Believe it or not, I don’t watch much TV. I thought this year might be different. I’d sample some new shows, catch up with touted ones like Battlestar Galactica on DVD. Never happened. (Update: 2007 is another story.)

Most of what I liked is held over from last year. I’ve talked about The Wire enough, so I’ll simply say that season four is a staggering accomplishment. The Christmas party episode of The Office, directed by Harold Ramis, may have been that series’ finest hour. Right now the most complete universe on television is the bizarre parallel one that can be entered through the vortex of The Colbert Report. Just look at 2006’s final show, scattered across the website, in which the fake “Stephen Colbert” squared off against actual band the Decembrists in a guitar duel that ultimately involved Peter Frampton, Cheap Trick’s Rick Nielsen, New York governor-elect Eliot Spitzer and Dr. Henry Kissinger. Blasphemy alert: Colbert is now funnier and more consistent than its progenitor The Daily Show.

Other, newer highlights:

Broken Trail. This AMC western directed by Walter Hill was one of the best movies I saw this year on any screen large or small.
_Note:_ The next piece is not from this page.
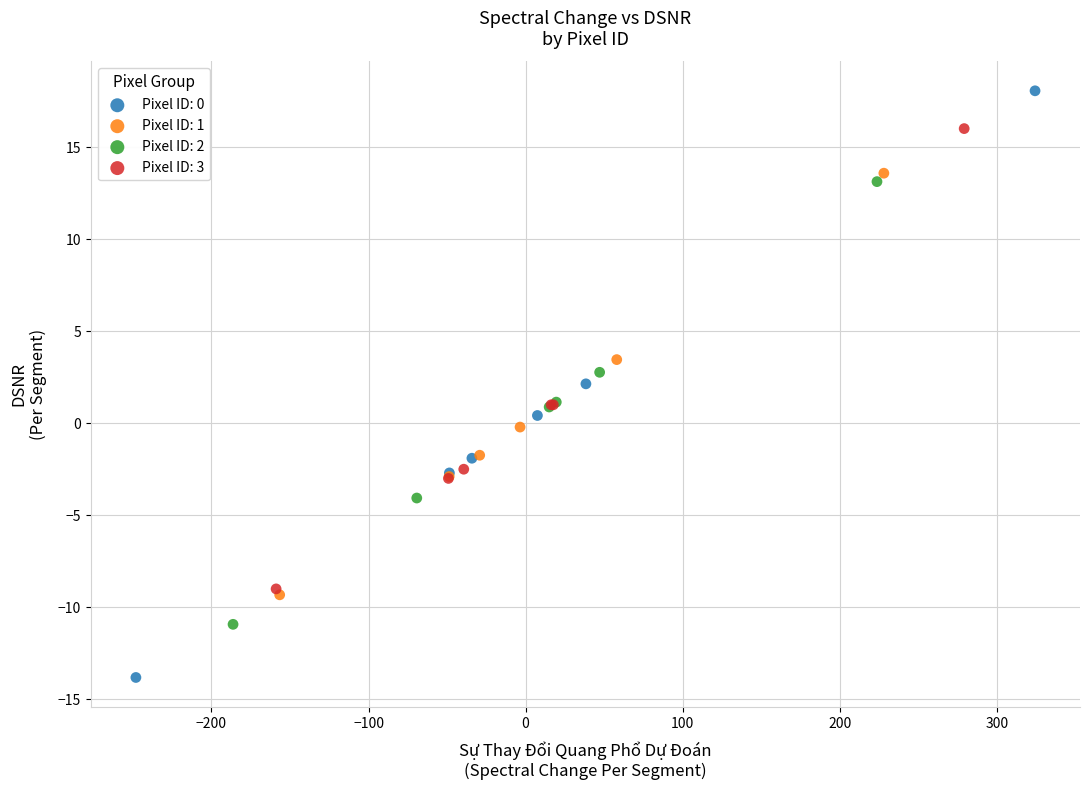

Which series contains the highest Y value?

Pixel ID: 0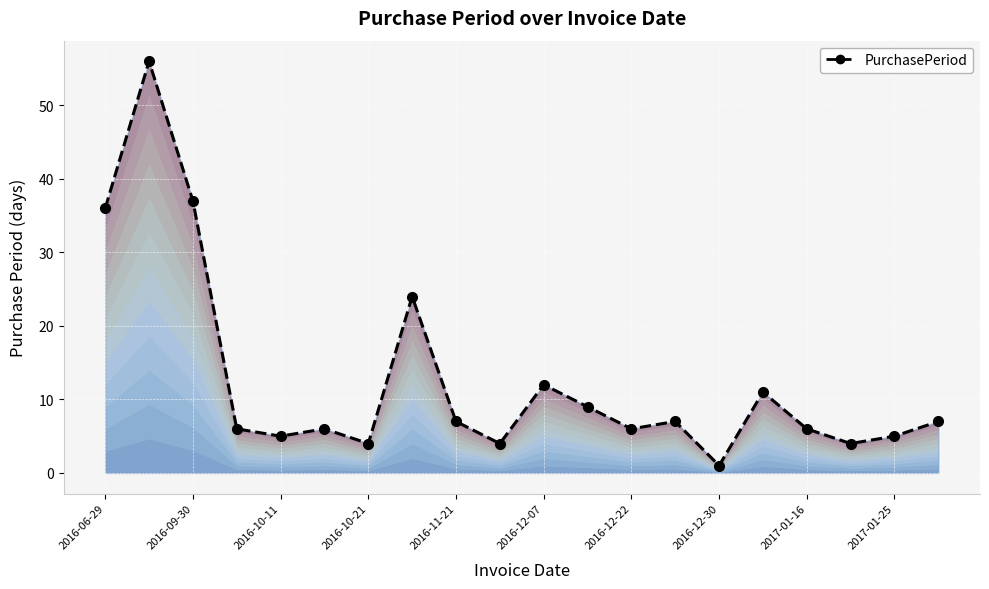

True or false: there are more than 2 points higher than both neighbors.

True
When The Levees Broke. Spike Lee’s mammoth, indispensable HBO documentary on Hurricane Katrina and its aftermath.

The Thick of It. The hilarious send-up of office politics and actual politics debuted on BBC America.

30 Rock. Because Alec Baldwin kills in every scene. Because Tracy Morgan’s perfect storm of narcissism and ADD still produces pearls or wisdom. (“Live every week like it’s Shark Week.”) Because of the supporting cast, namely Kenny the intern. Because Tina Fey is secretly using the show to explore the extra pressures faced by women in positions of authority. Because I can watch episodes for free online. But mainly because of Baldwin.